I saw on his my space where it sounds like he's actually been doing some serious thinking about a job. He's going to a job fair today but only to apply for a job as a computer artist. That's what his degree is in & that's all he wants to apply for even though we've talked to him repeatedly about getting another job until the "perfect" one comes along. He talked to a family friend, who retired from the Army, yesterday. This is a man dh & I both resepct. After talking to him, Chris decided that he really doesn't think the military is for him. His ASVAB score in HS was 62. It's been to long to use that score so he would need to take it again but I've been told that that is a good score.

judyjay
09-26-2007, 07:47 AM
Chris finally got a job. He started his 1st day of work today. It's not the best job in the world & not in his degree field plus I think it's a temp. He can be a hard worker so I think there is a good possibility that it could work into permanent. He still has his resume out & it could be possible that he could come up with a better job in his field but we are happy now with a job! I will help him work up a budget & start saving his money so he can get an apartment soon. His best friend comes back from his Guard training in mid October. They have talked about getting an apartment together so that should be good. I'm just ready for him to get his life as an adult started! Thanks for all your comments and encouragement.

sbartist
09-26-2007, 10:31 PM
Congrats to Chris! And kudos to you for giving him a nudge Judy.

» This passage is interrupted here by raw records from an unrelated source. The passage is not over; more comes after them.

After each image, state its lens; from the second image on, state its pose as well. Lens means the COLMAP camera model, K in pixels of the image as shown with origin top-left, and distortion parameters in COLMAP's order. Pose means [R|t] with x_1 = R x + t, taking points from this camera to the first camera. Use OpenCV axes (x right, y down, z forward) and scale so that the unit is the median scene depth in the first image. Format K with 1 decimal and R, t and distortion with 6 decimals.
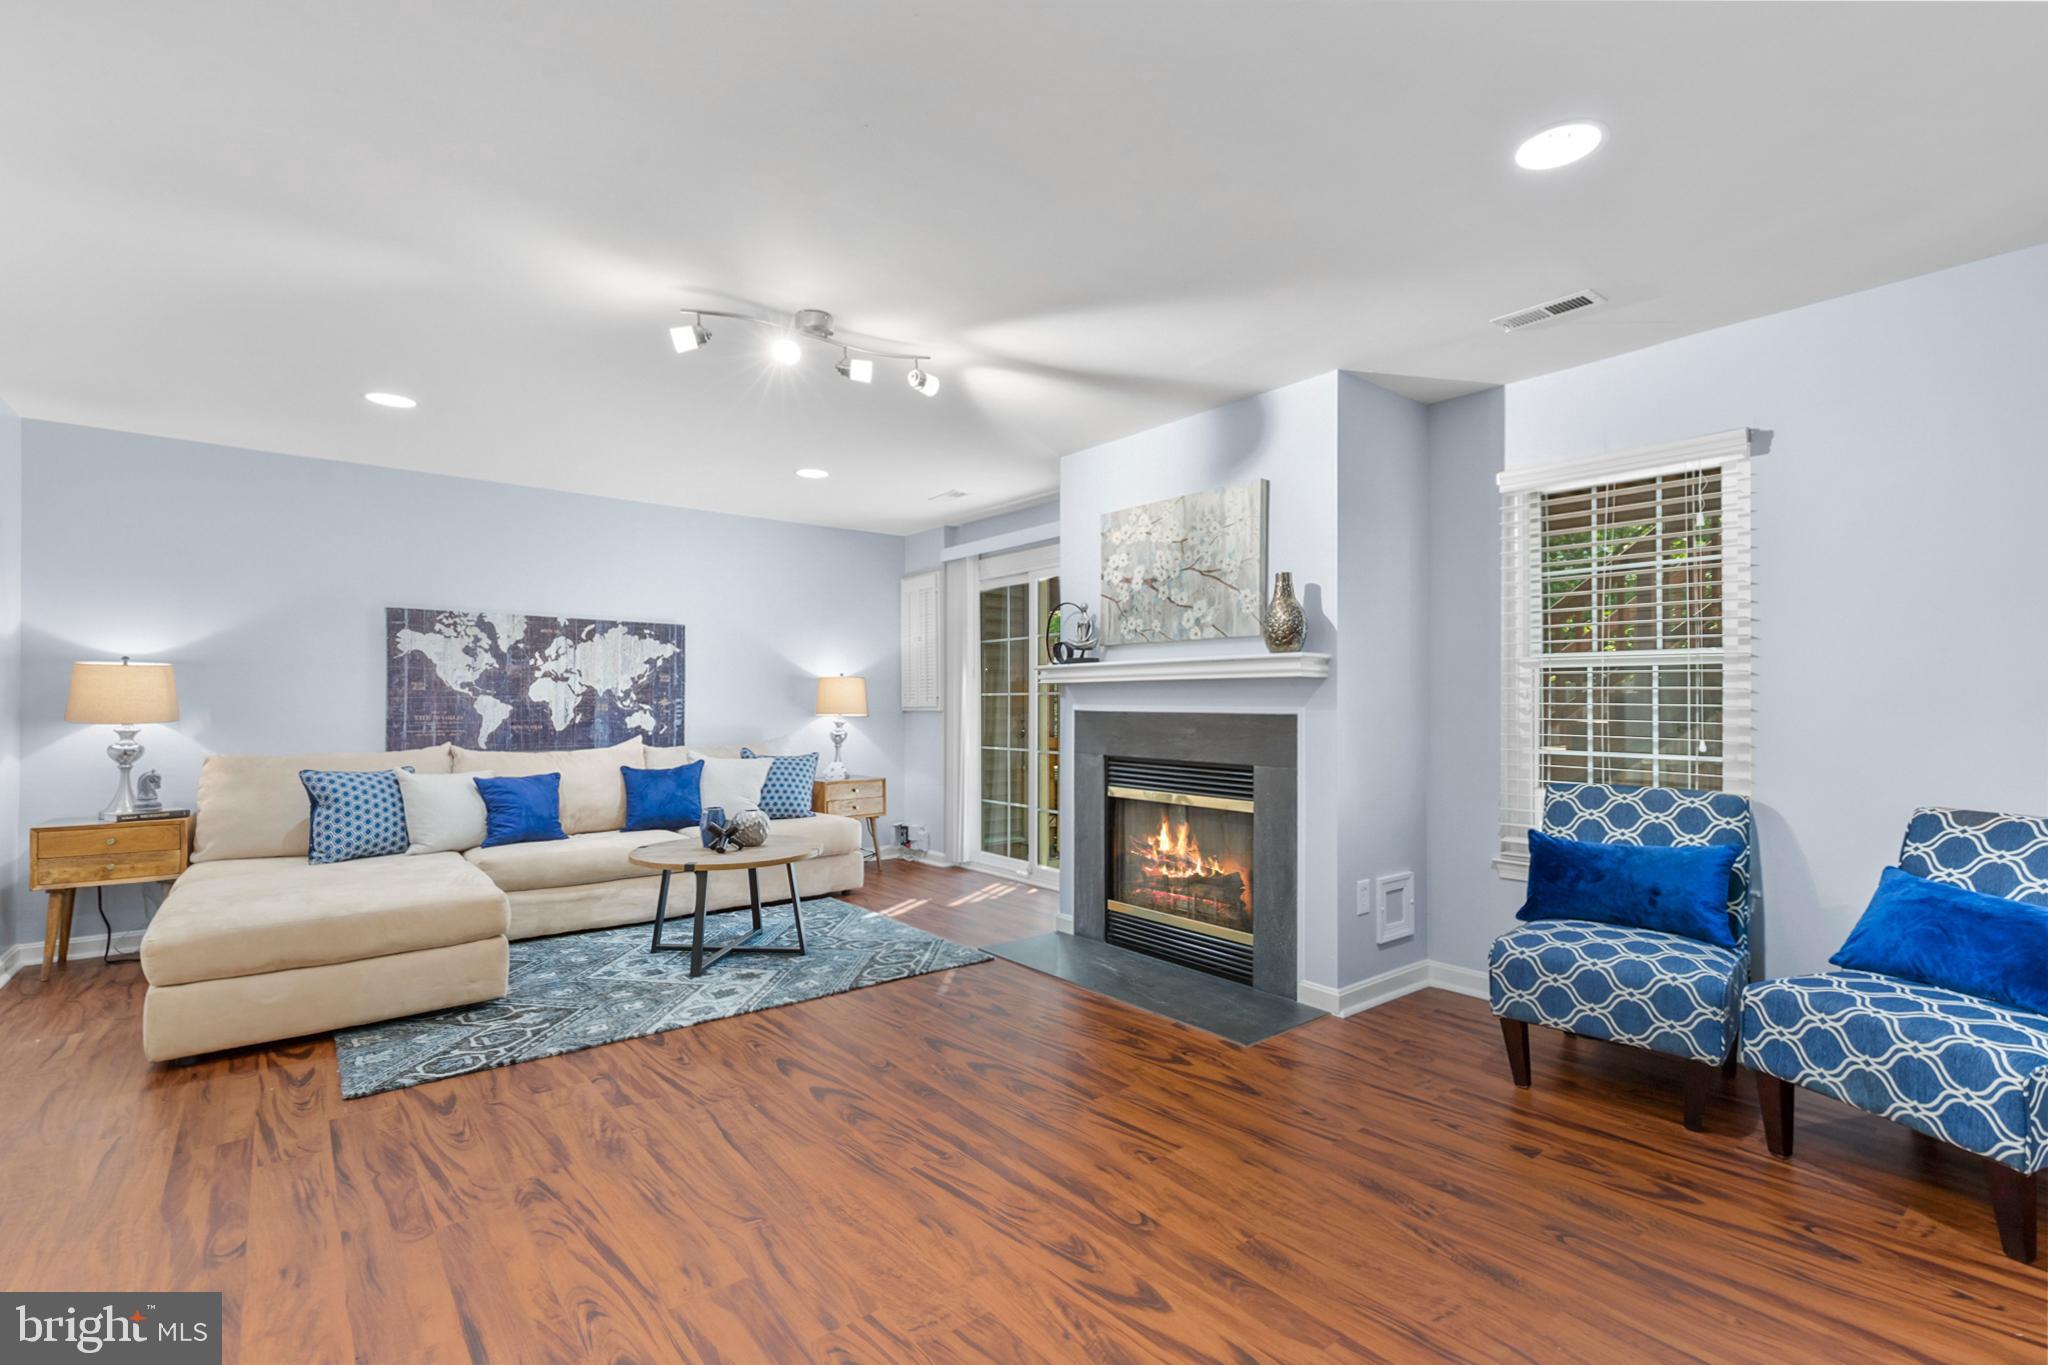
lens RADIAL K [[887.0, 0, 1024.0], [0, 887.0, 682.5], [0, 0, 1]] dist [0.002726, 0.000283]
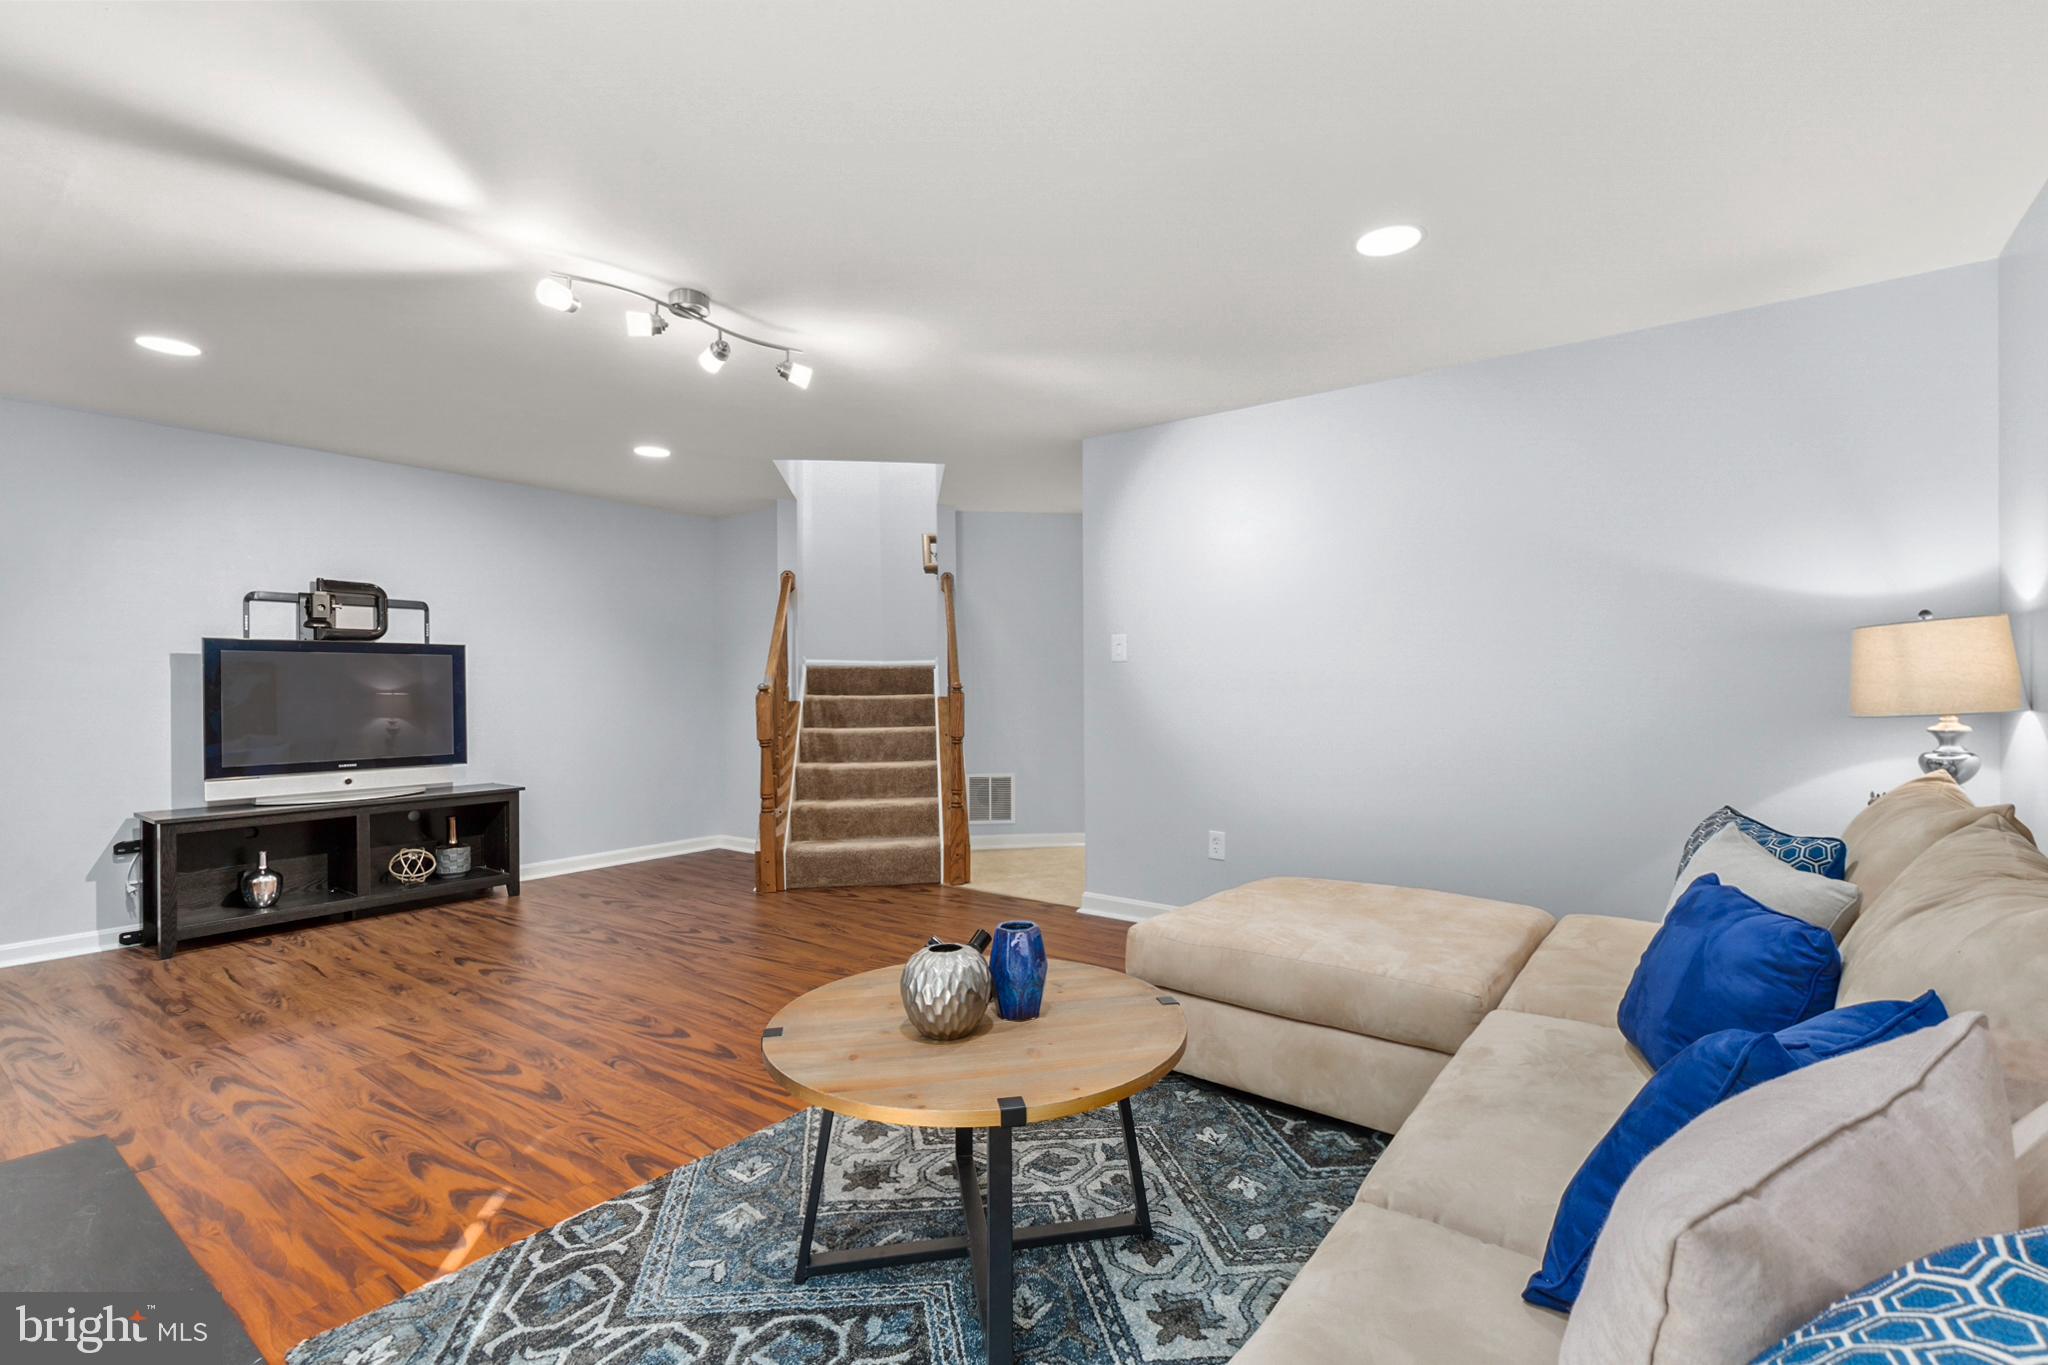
lens RADIAL K [[953.9, 0, 1059.5], [0, 953.9, 688.8], [0, 0, 1]] dist [0.000592, 0.000115]
pose [[-0.966982, 0.005744, -0.254781, -0.273595], [0.010737, 0.999777, -0.018208, 0.034499], [0.254619, -0.020342, -0.966827, 1.612669]]
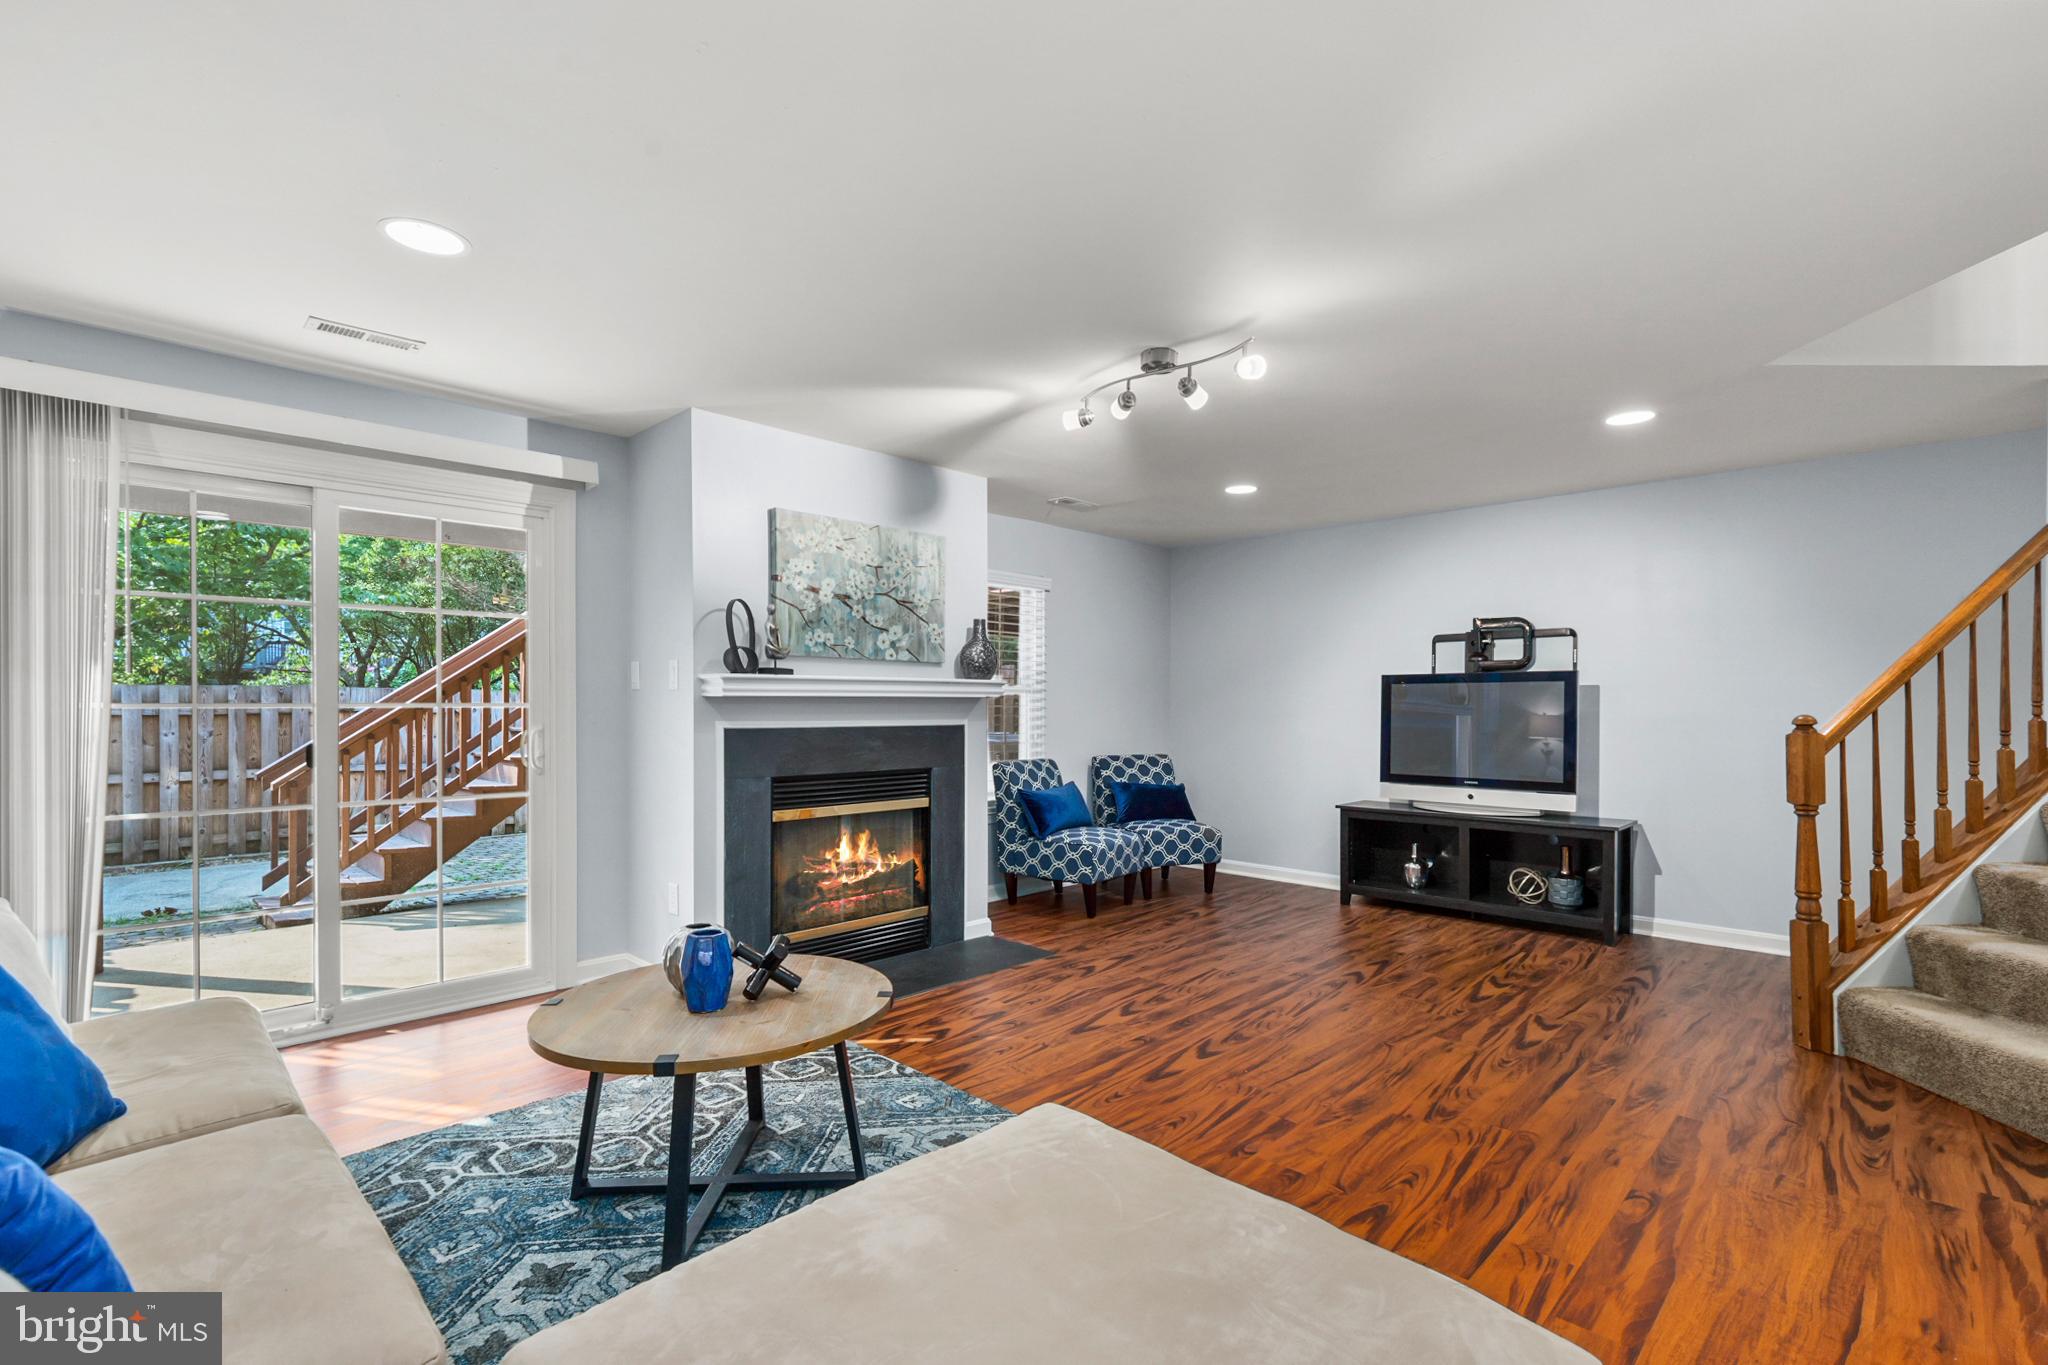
lens RADIAL K [[935.3, 0, 1030.6], [0, 935.3, 711.2], [0, 0, 1]] dist [-0.000248, 0.000482]
pose [[-0.097620, -0.008148, 0.995190, -1.003227], [-0.024288, 0.999688, 0.005802, 0.004310], [-0.994927, -0.023605, -0.097788, 0.953099]]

Thanks for keeping us posted.

Lmbeene
09-27-2007, 12:27 PM
...and you've heard that you can get a job if you have a job. Maybe this will lead to something even better. Great news, Judy.

xoxo, Laura

meluv2scrap
09-27-2007, 01:39 PM
Judy stay on him or he will ride the coat tails! I hate to say this, but my mom and dad raised me one way and my brother another way. They constantly tell me now that they wish they would have done him the same as me. When I was 20 (living at home, but working and going to college) my 15 year old brother could do whatever he wanted and I had a 10:30 curfew. I went on to finish college (paid my own way), get a job, get married and have a couple of kids. My brother is 29 and just now in the last year has started to get his act together. He is divorced and his 2 kids and up until a the last 2 years always lived with my parents and had to have them help him with every bill. It was just crazy. Mom would say that he was her baby and he was special and needed her help and now he is 29 and taken everything he can from them w/o a thank you. It is sore subject so I will shut up. I will pray for you and your family.
Kelly

jujuann
10-01-2007, 10:55 PM
Judy, glad Chris has a job. Probably his friend returning and wanting to be with him will be the incentive he needs. It's a start in the right direction. Hope he does well. Once they get used to having their own money, they don't want to be without. Then' he'll be supporting a car and that's a big incentive. You and your DH have given him the right background. He'll fall into it. He'll probably surprise you.